For a rare cancer type that didn’t have effective targeted therapies until recently, Takeda’s initial marketing strategy focuses on driving accurate diagnosis and physician education, Warren said. Diagnosis can be a challenge, and increasing awareness for this patient population takes time, he acknowledged. Exkivity represents Takeda’s second targeted lung cancer drug, coming after Alunbrig for ALK-positive disease. Thanks to that prior launch, the company can at least spare the trouble of building a physician network from scratch.
Alongside the Exkivity nod, the FDA has simultaneously approved an NGS companion diagnostic by Thermo Fisher, which Takeda said can enable more accurate diagnoses than PCR testing.
Besides Takeda's efforts to find patients, the company's new drug also needs to compete with J&J's Rybrevant. By looking at early tumor shrinkage data, the Takeda drug appears to be the underdog.
In a phase 1/2 trial, Exkivity triggered a response in 28% of post-chemo EGFR exon 20 insertion patients by analysis of an independent data review committee, or 35% by investigator evaluation, according to an update in February. By comparison, Rybrevant has reported a response rate of 40% in its own early-stage trial.
During the interview, Takeda’s head of oncology global medical affairs, Awny Farajallah, M.D., pointed to Exkivity’s duration of response as one data point that stands out in favor of the med. Patients on the Takeda drug experienced responses lasting a median 17.5 months per independent review, while Rybrevant’s median duration of response came in at 11.1 months in their separate trials. Exkivity helped patients lived a median 7.3 months without disease progression, versus 8.3 months for Rybrevant.
“This is pretty exceptional in this patient population because the background before targeted treatments like [Exkivity] you’re looking at two to four months of progression-free survival,” Warren said.
The two drugs’ ability to extend life appears similar, as Exkivity patients lived a median 24 months, compared with 22.8 months for Rybrevant.
On the downside, Exkivity is linked to a higher rate of serious side effects. One common side effect was diarrhea, which appeared in over 20% patients.
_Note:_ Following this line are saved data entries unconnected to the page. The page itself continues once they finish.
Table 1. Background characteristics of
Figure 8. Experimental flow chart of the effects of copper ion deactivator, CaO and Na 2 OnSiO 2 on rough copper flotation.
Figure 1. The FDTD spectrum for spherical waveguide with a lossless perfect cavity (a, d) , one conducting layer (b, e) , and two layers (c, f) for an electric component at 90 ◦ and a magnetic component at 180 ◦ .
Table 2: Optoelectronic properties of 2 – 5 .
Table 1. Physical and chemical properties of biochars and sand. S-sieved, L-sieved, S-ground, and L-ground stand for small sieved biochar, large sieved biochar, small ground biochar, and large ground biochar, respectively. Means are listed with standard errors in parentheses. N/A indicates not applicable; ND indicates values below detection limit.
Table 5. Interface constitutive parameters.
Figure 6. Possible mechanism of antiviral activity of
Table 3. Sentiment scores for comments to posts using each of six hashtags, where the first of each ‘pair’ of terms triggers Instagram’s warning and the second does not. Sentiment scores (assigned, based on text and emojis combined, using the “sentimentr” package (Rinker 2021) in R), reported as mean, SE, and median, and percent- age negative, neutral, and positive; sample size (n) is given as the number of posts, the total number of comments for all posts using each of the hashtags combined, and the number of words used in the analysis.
For the phase 1/2 trial that earned Exkivity its FDA go-ahead, Takeda just added two more cohorts in May with extra antidiarrhea prophylaxis measures.
Takeda amended its protocol so that it can “ensure that there are adequate protocols for diarrhea management and prevention … so the patient can get the maximum benefit out of the medicine while managing the adverse event,” Farajallah said.
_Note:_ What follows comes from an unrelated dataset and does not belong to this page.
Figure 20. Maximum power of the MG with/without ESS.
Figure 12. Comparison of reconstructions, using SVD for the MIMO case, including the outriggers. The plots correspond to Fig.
Exkivity’s safety profile is “very consistent” with other oral EGFR inhibitors, so physicians are already accustomed to managing these side effects within the drug class, Warren added.
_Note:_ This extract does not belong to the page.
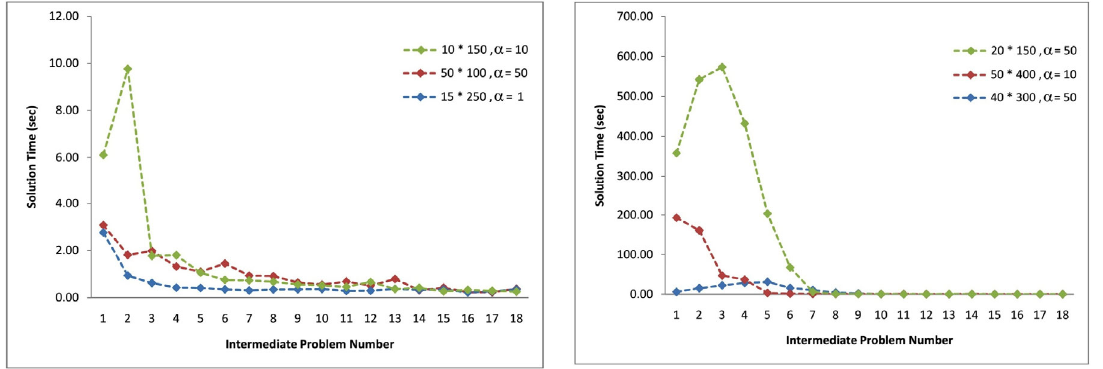
Fig. 3 . The average solution times of the intermediate problems in Table 7 for some problem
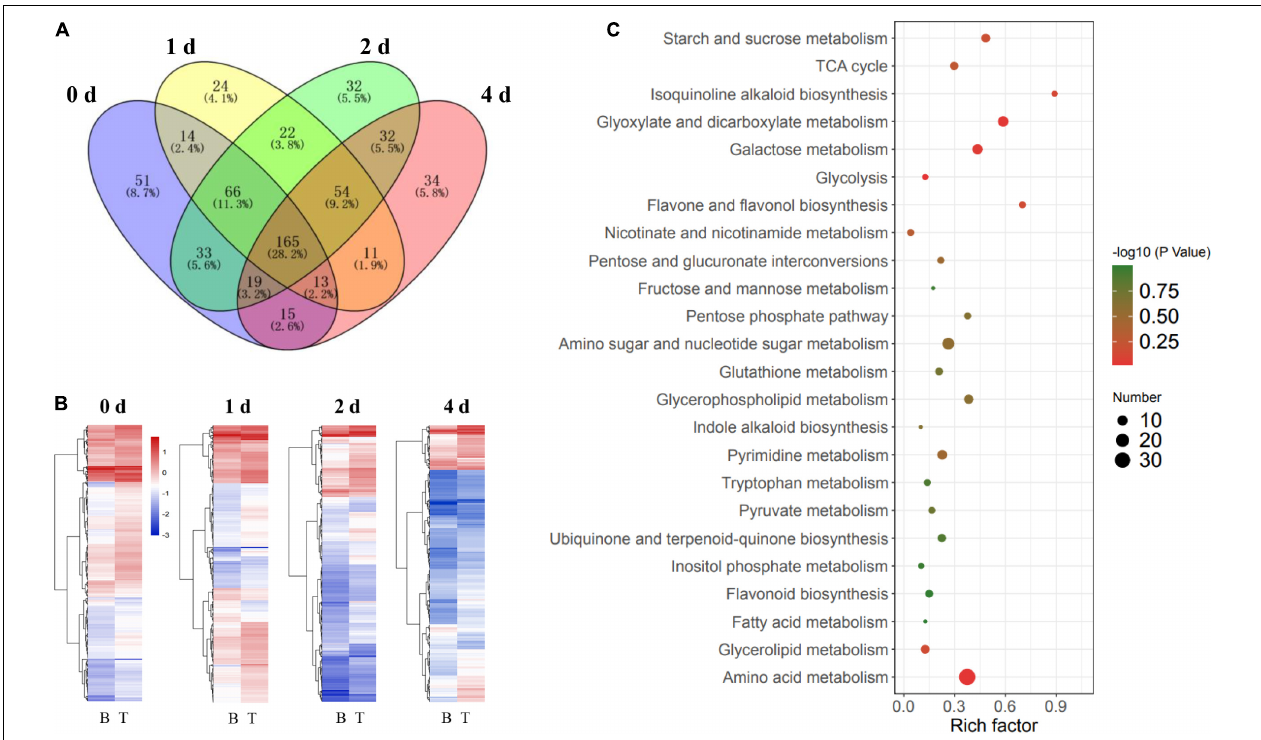
FIGURE 5 | Comparative analysis of metabolites in the in vitro dodder shoots at different stages. (A) Venn diagram analysis on the time-specific (days 0, 1, 2, and 4) DMs between the basal stems and shoot tips. A total of 165 DMs were shared among four comparison groups. (B) The clustering heatmap of DMs in B vs. T on days 0, 1, 2, and 4, respectively (B, basal stems; T, shoot tips). (C) Scatter plot of main enrichment KEGG pathways statistics for DMs among four groups. The color and size of the dots represent the range of the –log10 ( P -value) and the number of DMs mapped to the indicated pathways, respectively.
In the meantime, both Takeda and J&J are pursuing approvals in newly diagnosed NSCLC with EGFR exon 20 alterations. The phase 3 EXCLAIM-2 trial is pitting Exkivity against chemo in the front-line setting, and the trial could read out first data in 2022.
J&J is taking a different path for Rybrevant’s phase 3 study. In the phase 3 PAPILLON trial, its Janssen unit is pitting the combination of Rybrevant and chemo against chemo alone for exon 20 patients. Separately, the MARIPOSA trial combines Rybrevant with Yuhan-partnered small-molecule EGFR inhibitor lazertinib—which in January won approval in South Korea as Leclaza—against Tagrisso in the broader exon 19 and exon 21 mutation group.
Exkivity is part of Takeda’s Wave 1 pipeline, which includes about a dozen products the company hopes can bring in about $10 billion in aggregate peak sales. But the group of meds has suffered setbacks lately. A concentrated immunoglobulin drug Takeda developed with CSL Behring failed to move the needle in hospitalized COVID-19 patients. Just a few days ago, pevondedistat flunked in a phase 3 blood cancer trial.
In addition, Eohilia has its FDA decision for eosinophilic esophagitis mysteriously delayed with no known action date. And European authorities recently converted an application for dengue vaccine TAK-003 from a fast track to regular review.